Low rates are once again the key risk facing insurers globally, after bond yields fell again during 2019 from already subdued levels. With a low for longer scenario now more likely, life insurers, facing added pressure on their investment income and economic solvency, will be forced to accelerate their shift to a less interest rate-sensitive business model.

The most vulnerable are those with:

1) high dependence on savings policies that offer high guaranteed returns;

2) little or no ability to lower distributions to policyholders;

3) shortdated assets and long-dated liabilities.

 

» Low for longer scenario now more likely.

Government bond yields fell during 2019 in many countries, with the global stock of negative-yielding debt exceeding $17 trillion at the end of August. Against a background of sluggish global growth, subdued inflation expectations, and flattening yield curves, we expect rates to remain low for longer than we initially anticipated.

 

» Insurers' investment income is under pressure.

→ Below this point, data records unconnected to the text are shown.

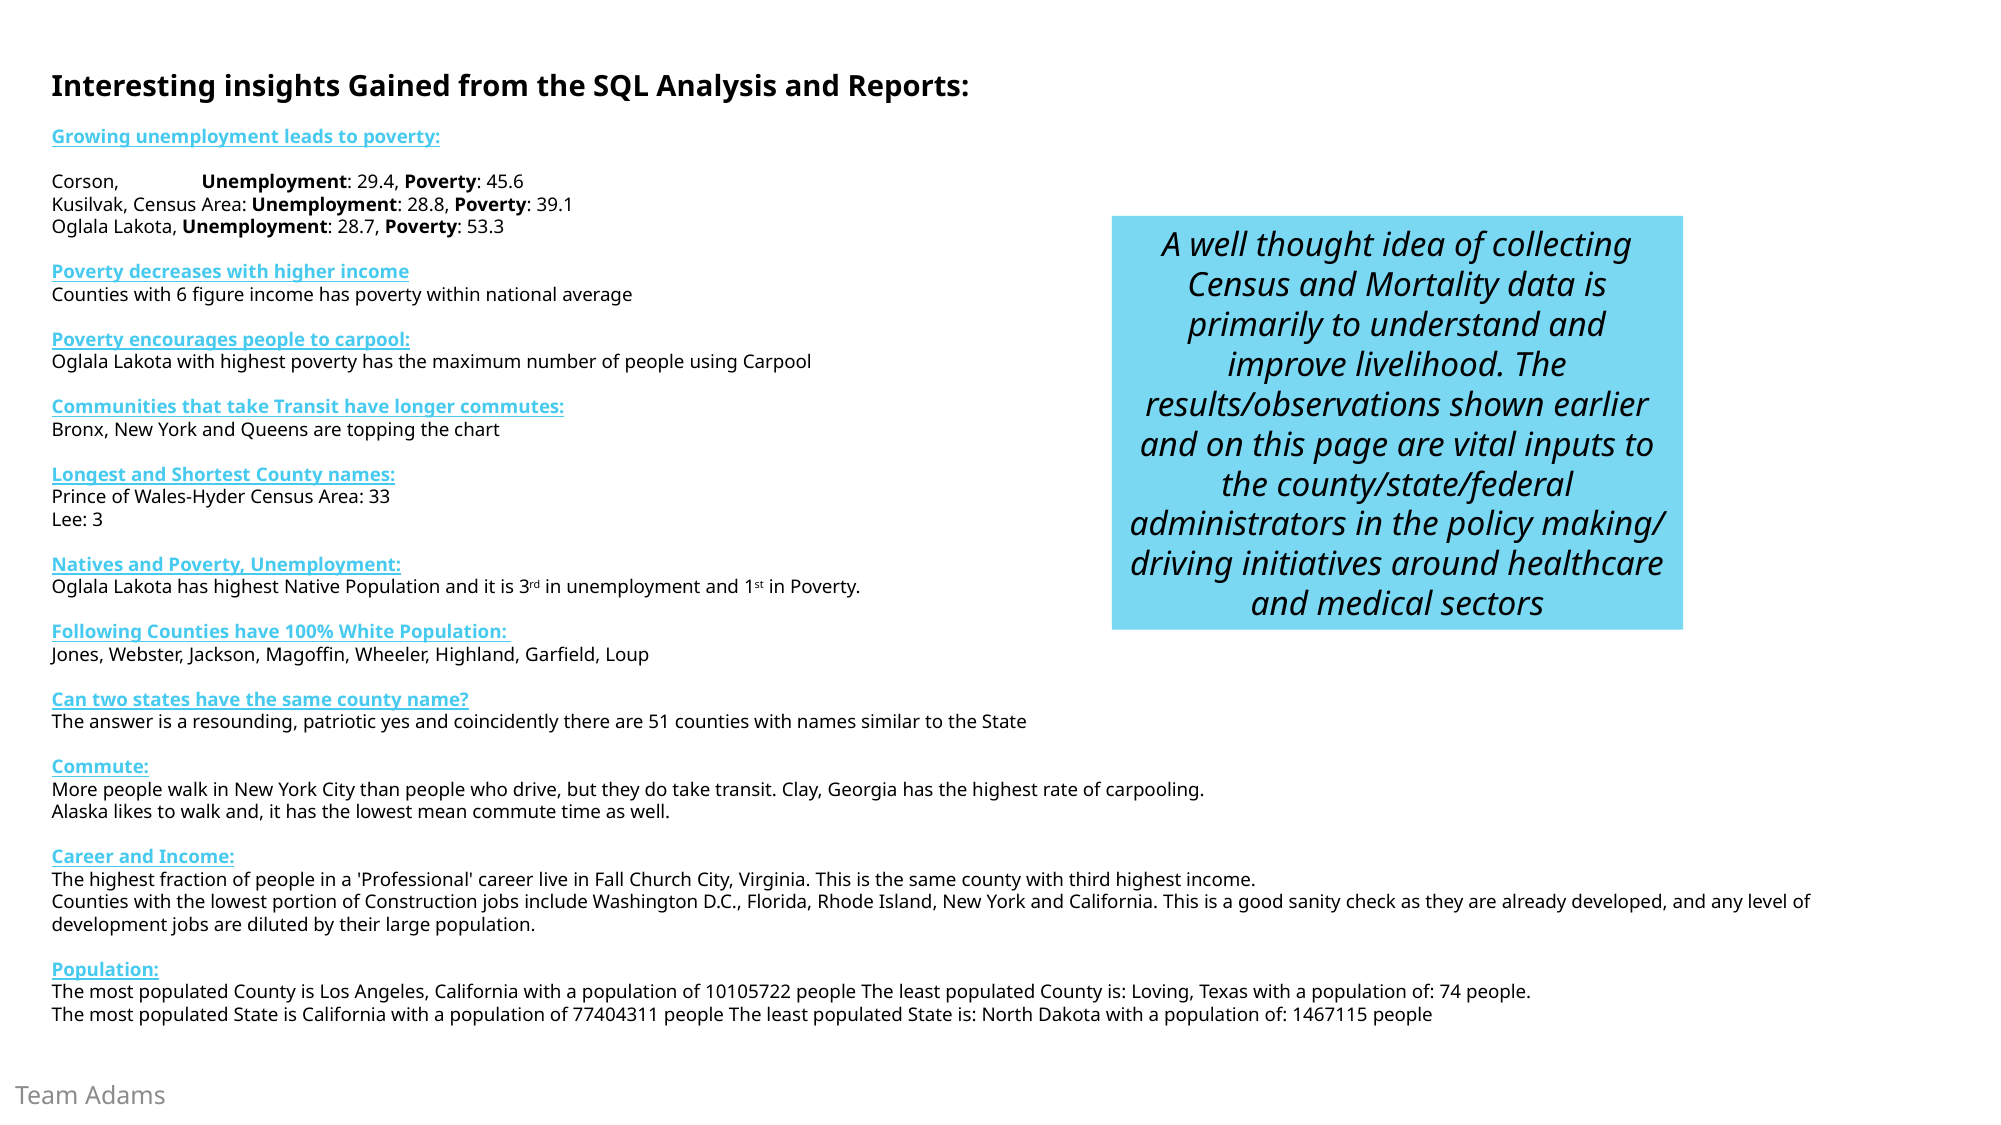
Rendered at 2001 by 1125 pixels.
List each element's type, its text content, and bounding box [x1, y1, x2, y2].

footer Team Adams [0, 1065, 675, 1125]
text_box A well thought idea of collecting Census and Mortality data is primarily to understand and improve livelihood. The results/observations shown earlier and on this page are vital inputs to the county/state/federal administrators in the policy making/ driving initiatives around healthcare and medical sectors [1111, 215, 1684, 630]
text_box Interesting insights Gained from the SQL Analysis and Reports: Growing unemployment leads to poverty: Corson, Unemployment: 29.4, Poverty: 45.6 Kusilvak, Census Area: Unemployment: 28.8, Poverty: 39.1 Oglala Lakota, Unemployment: 28.7, Poverty: 53.3 Poverty decreases with higher income Counties with 6 figure income has poverty within national average Poverty encourages people to carpool: Oglala Lakota with highest poverty has the maximum number of people using Carpool Communities that take Transit have longer commutes: Bronx, New York and Queens are topping the chart Longest and Shortest County names: Prince of Wales-Hyder Census Area: 33 Lee: 3 Natives and Poverty, Unemployment: Oglala Lakota has highest Native Population and it is 3rd in unemployment and 1st in Poverty. Following Counties have 100% White Population: Jones, Webster, Jackson, Magoffin, Wheeler, Highland, Garfield, Loup Can two states have the same county name? The answer is a resounding, patriotic yes and coincidently there are 51 counties with names similar to the State Commute: More people walk in New York City than people who drive, but they do take transit. Clay, Georgia has the highest rate of carpooling. Alaska likes to walk and, it has the lowest mean commute time as well. Career and Income: The highest fraction of people in a 'Professional' career live in Fall Church City, Virginia. This is the same county with third highest income. Counties with the lowest portion of Construction jobs include Washington D.C., Florida, Rhode Island, New York and California. This is a good sanity check as they are already developed, and any level of development jobs are diluted by their large population. Population: The most populated County is Los Angeles, California with a population of 10105722 people The least populated County is: Loving, Texas with a population of: 74 people. The most populated State is California with a population of 77404311 people The least populated State is: North Dakota with a population of: 1467115 people [36, 60, 1927, 1056]
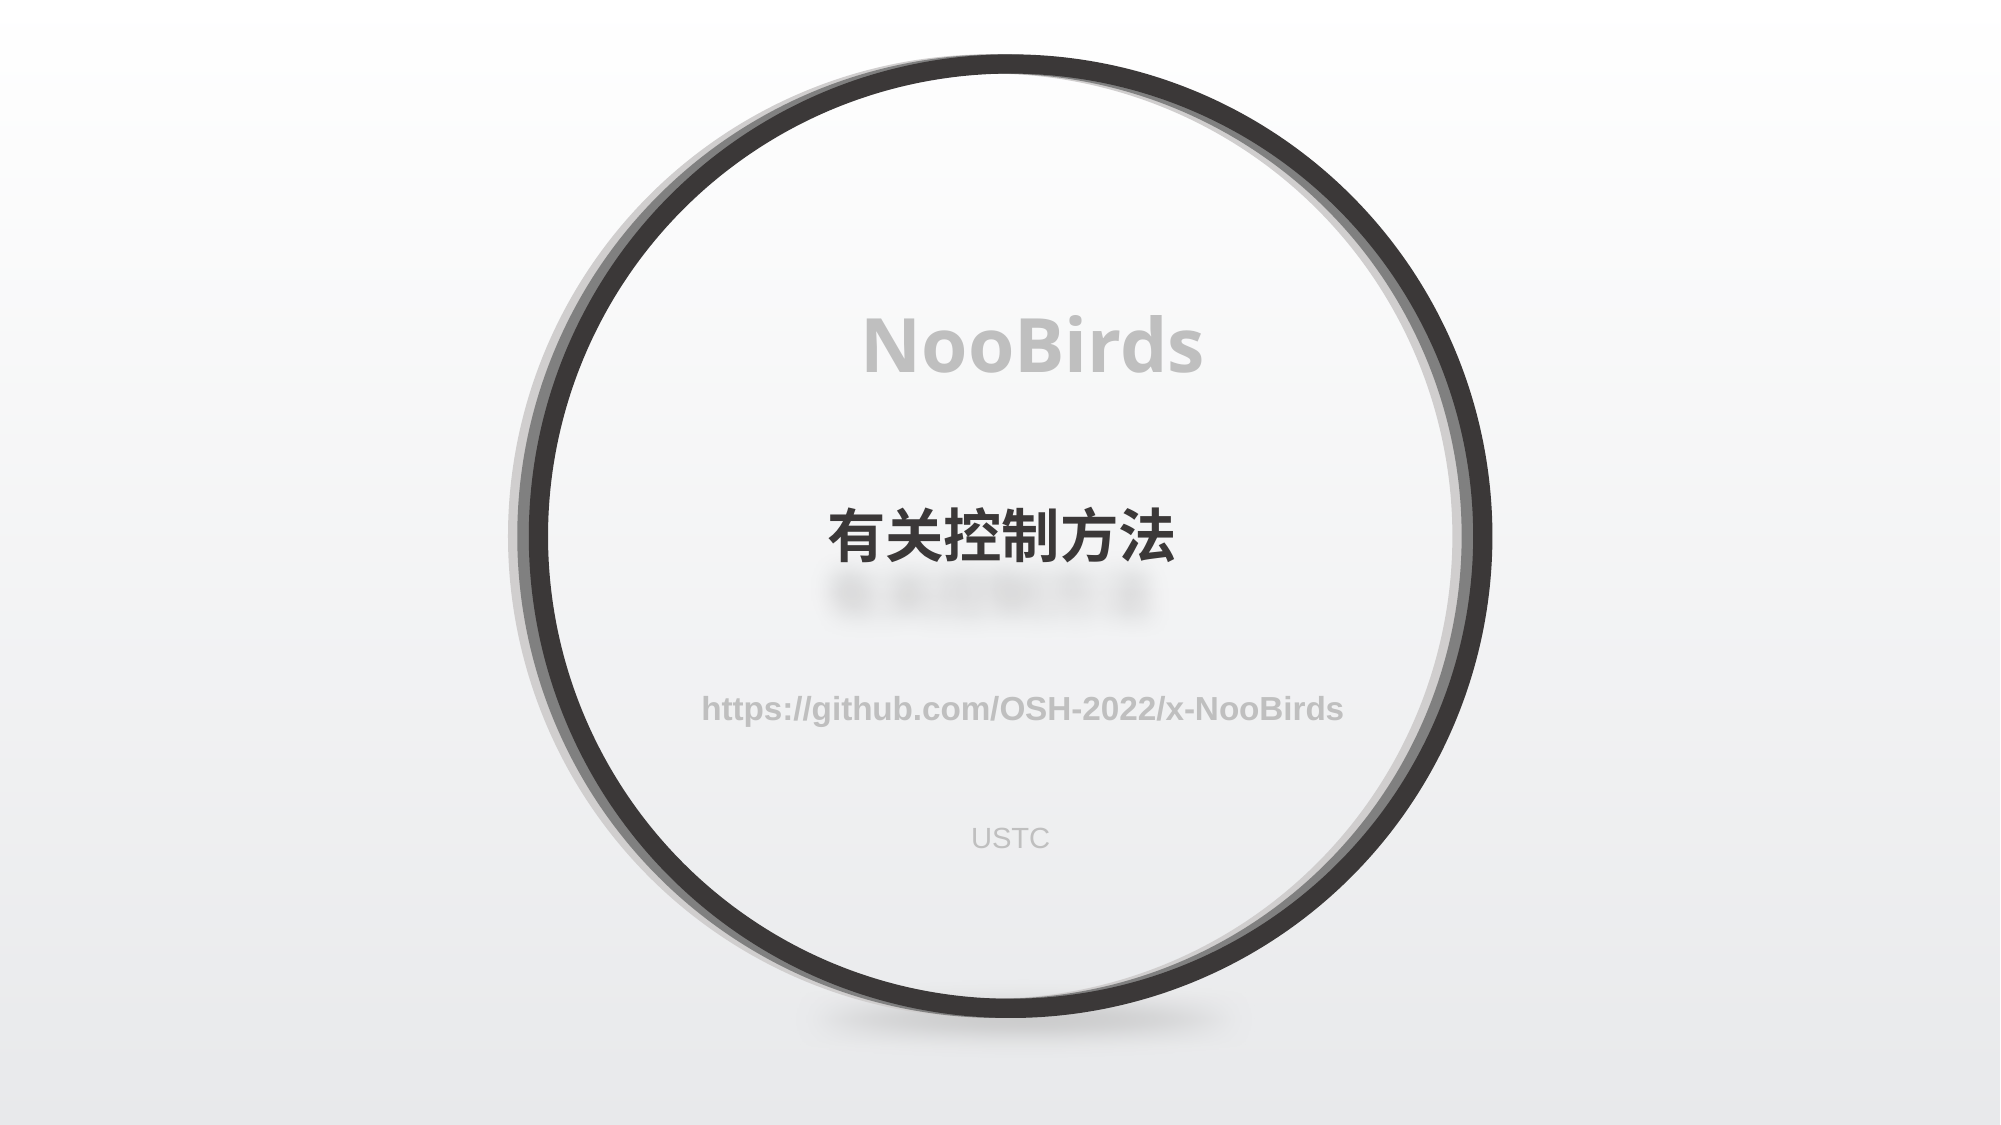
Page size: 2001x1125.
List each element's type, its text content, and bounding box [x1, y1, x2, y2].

Falling rates force life insurers to reinvest maturing assets at lower yields, weighing on their investment income. Companies with heavy exposure to savings products offering high guaranteed rates of return, and a wide duration gap between assets and liabilities, are most exposed. The scope for insurers to pass on lower investment returns to policyholders is narrowing.

 

» Insurers will have to adapt more quickly.

We expect the industry to accelerate its ongoing shift towards less interest rate sensitive, fee-based, capital light products such as unit-linked and protection policies. Insurers will also assume more investment risk in order to enhance yield.

 

» Insurers may take Japanese lessons.

Life insurers globally may seek to learn from their Japanese peers, which remain profitable despite over two decades of low rates. However, Japanese insurers' resilience, due in large part to structural features of their domestic market that allow them to maintain high protection margins, will be difficult to replicate. Insurers in Switzerland, China and Korea are pursuing similar strategies, so far with less success.

 

» Low yields weigh on insurers’ solvency.

Lower yields have eroded insurers’ solvency ratios, especially in market consistent valuation regimes such as Solvency II. This will attract the attention of regulators in some countries, giving insurers a further incentive to adapt quickly to low rates.